> [記述課題]:
1: 備前焼の文章のうち、「浅山 泰祐(総合情報学部 情報科学科)」を含む語句から始めて「4.構築された三次元形状の表面属性を変更しながら検討を行う。」の後で終わる部分を、原文どおりに書き出してください。
2: 備前焼の文章で、予備実験の結果が報告されているのは、示されたプロセスのうちどの番号の部分か。

> [読解文]:
|---|
2 備前焼の三次元形状再構成

    浅山 泰祐(総合情報学部 情報科学科)


  • はじめに
     立体物で独特な表面形状を持つ備前焼は、これまであまり三次元CGとして表現されることはなかった。今回は、「破片から元の全体構造を再構成し、表面属性を様々に変更する」ことを最終的目標とした研究の途中成果を発表する。
    本目標のためには、以下に示すようなプロセスが必要となる。
     1.破片が何の(壺なのか、すり鉢なのか?)一部であるかの推定を行う。
     2.元の形状の大きさや特徴を表すパラメータを推定する。
     3.コンピュータ内で三次元形状を構築する。
     4.構築された三次元形状の表面属性を変更しながら検討を行う。
    本稿では、上記プロセスのうち、3、4の部分の予備実験を行った結果を報告する。

  • 断面図
      図1に示すように、発掘された物品は一般的に、一部を切り取った(右端部)断面図で表現されることが多い。

    図1 備前焼の大甕と壺          図2 断面のトレース[2]
            (南北朝時代、水ノ子岩1978による)[1]

本稿では、以下の条件で予備実験を行った。
|---|
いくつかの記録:
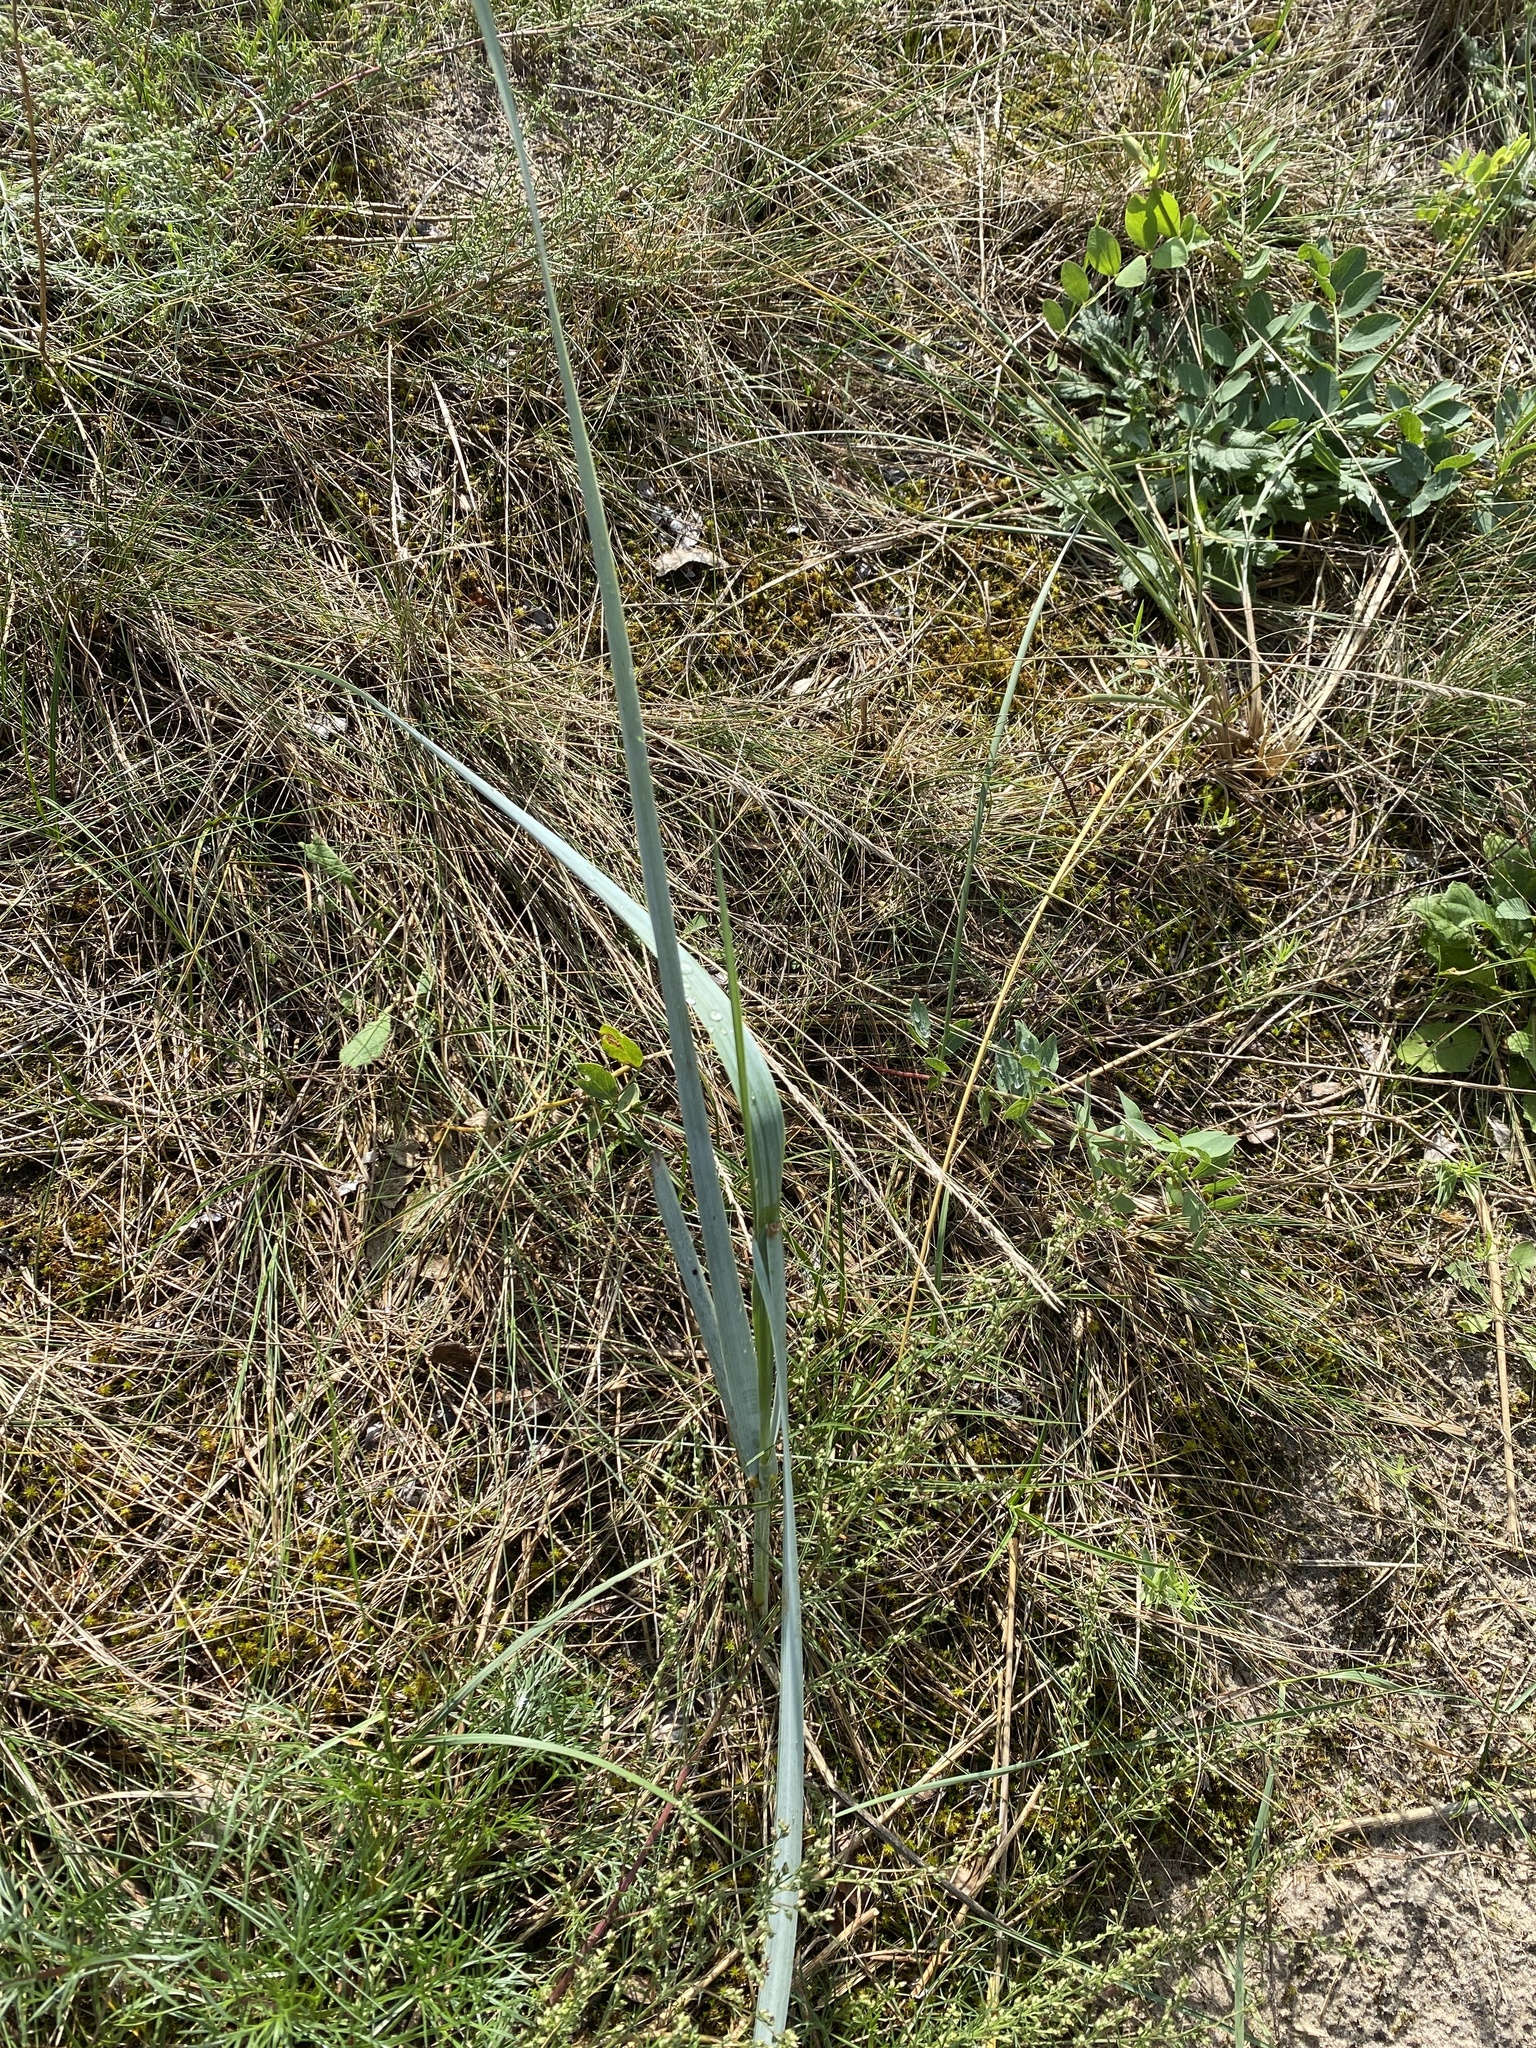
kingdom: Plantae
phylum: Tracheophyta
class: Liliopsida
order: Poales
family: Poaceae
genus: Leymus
|---|
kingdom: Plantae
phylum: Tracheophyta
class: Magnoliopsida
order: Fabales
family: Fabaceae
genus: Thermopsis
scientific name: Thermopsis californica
|---|
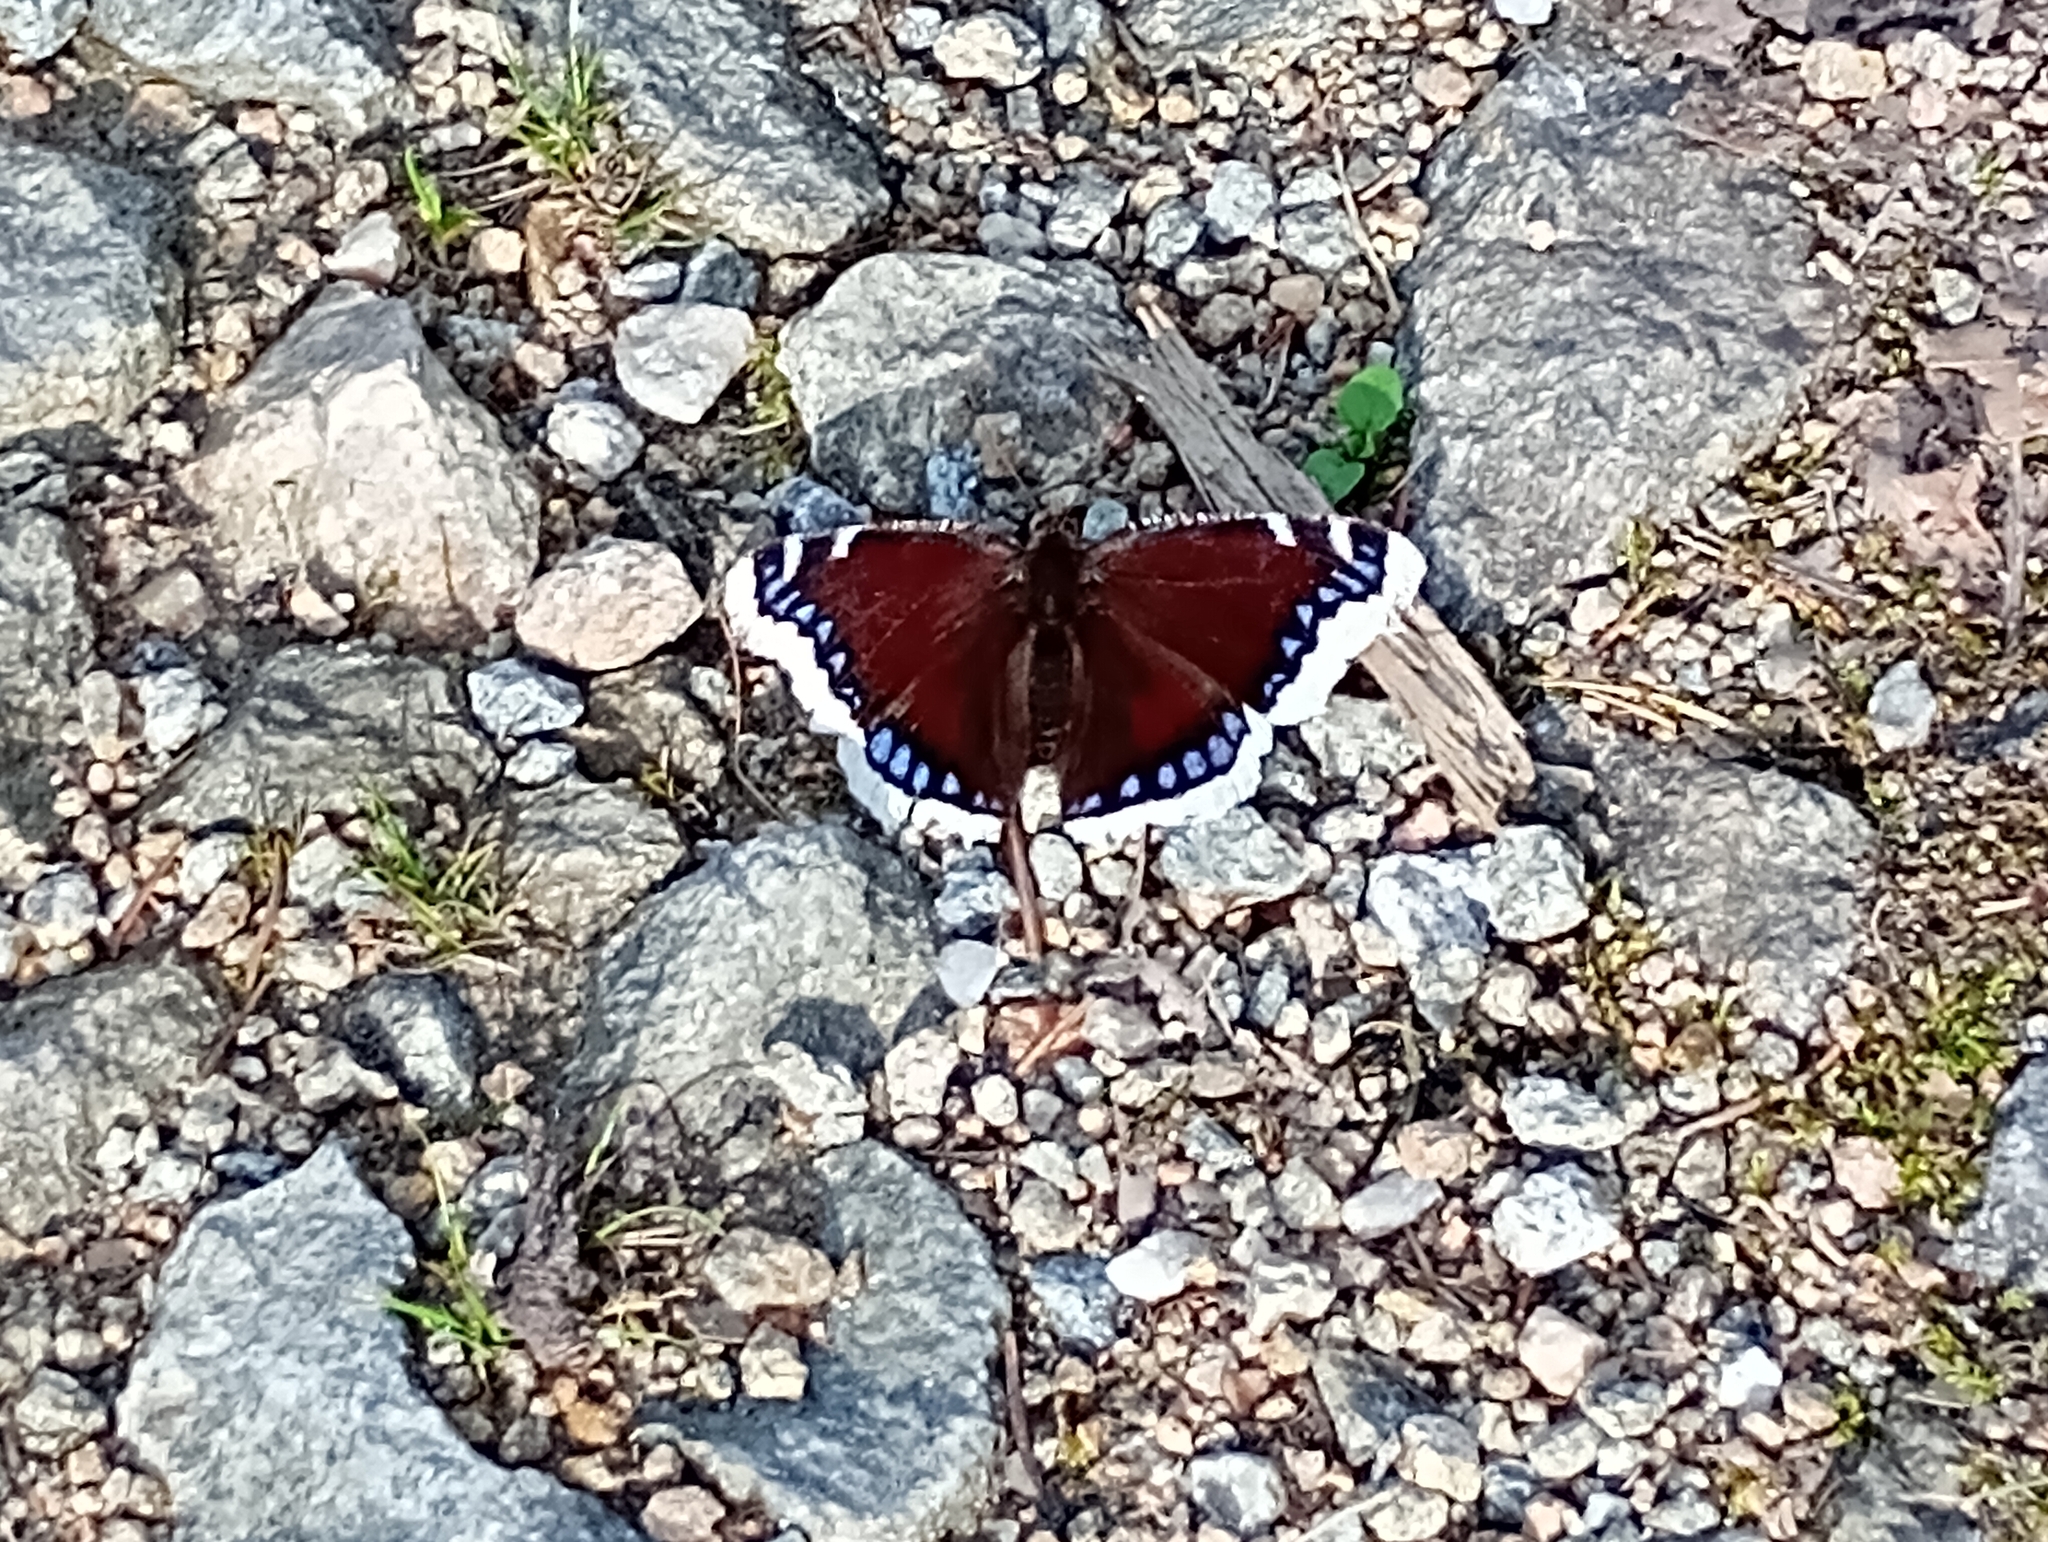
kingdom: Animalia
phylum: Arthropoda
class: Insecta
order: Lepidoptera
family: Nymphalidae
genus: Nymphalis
|---|
> [解答]:
1:
浅山 泰祐(総合情報学部 情報科学科)


  • はじめに
     立体物で独特な表面形状を持つ備前焼は、これまであまり三次元CGとして表現されることはなかった。今回は、「破片から元の全体構造を再構成し、表面属性を様々に変更する」ことを最終的目標とした研究の途中成果を発表する。
    本目標のためには、以下に示すようなプロセスが必要となる。
     1.破片が何の(壺なのか、すり鉢なのか?)一部であるかの推定を行う。
     2.元の形状の大きさや特徴を表すパラメータを推定する。
     3.コンピュータ内で三次元形状を構築する。
     4.構築された三次元形状の表面属性を変更しながら検討を行う。

2: 3と4の部分。